Set down each line of the data exactly, but not the pictures.

> [Input data]:
************

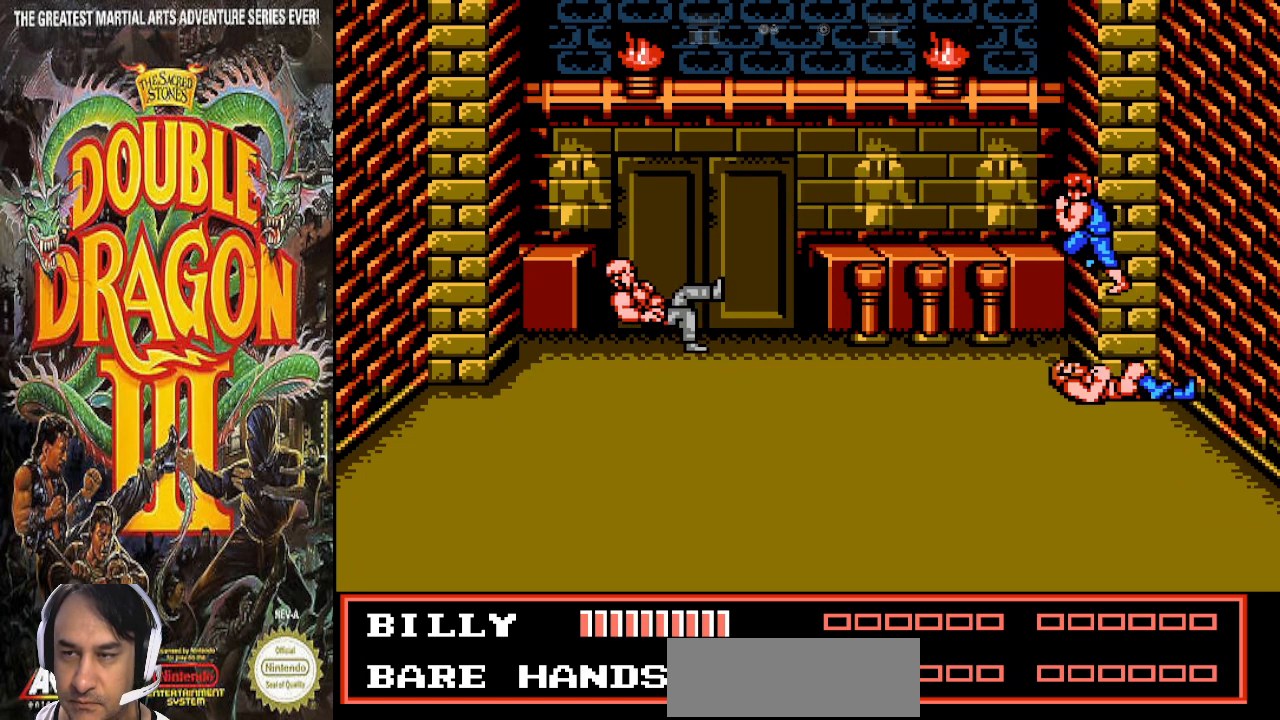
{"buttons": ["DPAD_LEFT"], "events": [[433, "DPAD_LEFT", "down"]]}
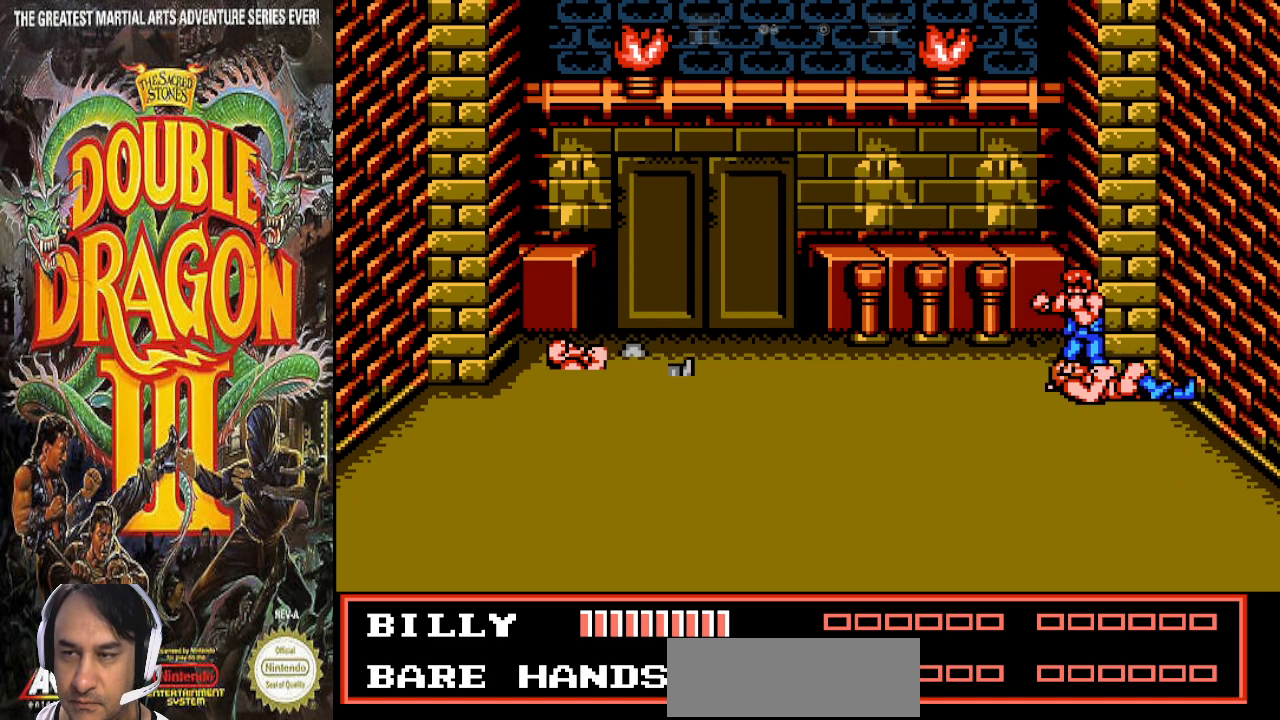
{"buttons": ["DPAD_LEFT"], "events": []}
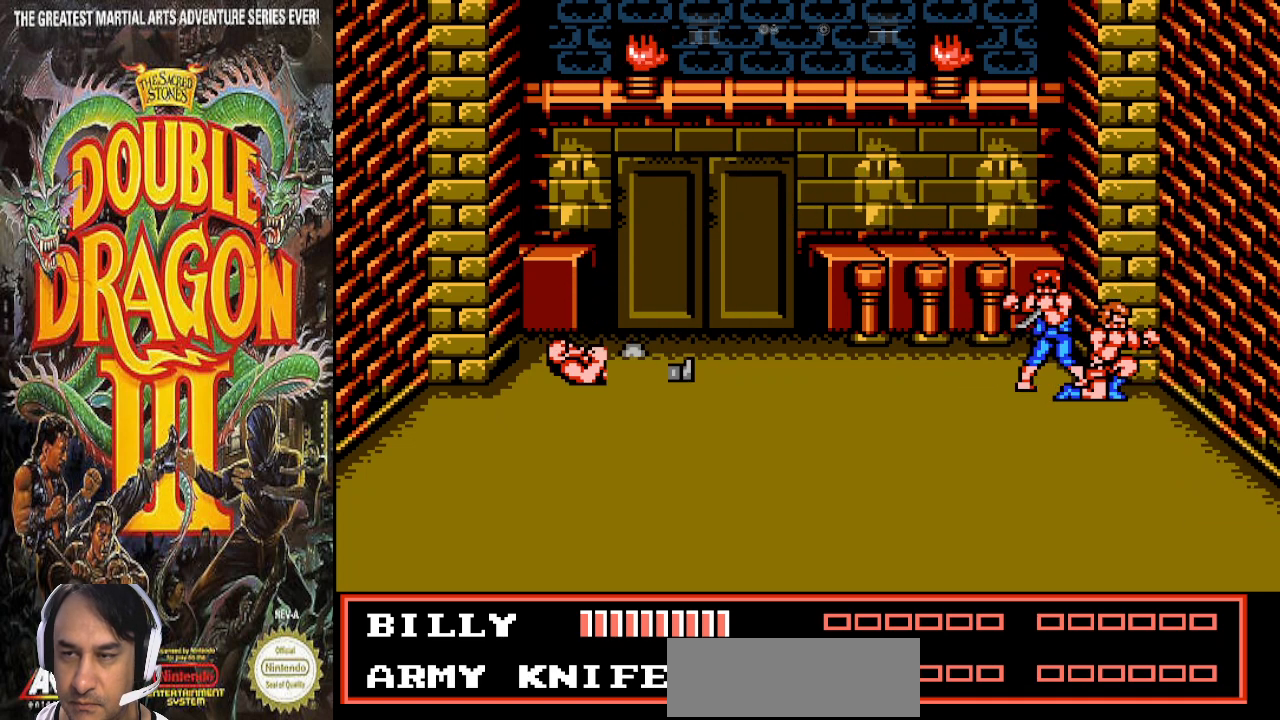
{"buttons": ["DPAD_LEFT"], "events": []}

************

> [Task result]:
{"buttons": ["DPAD_LEFT"], "events": [[433, "DPAD_LEFT", "down"]]}
{"buttons": ["DPAD_LEFT"], "events": []}
{"buttons": ["DPAD_LEFT"], "events": []}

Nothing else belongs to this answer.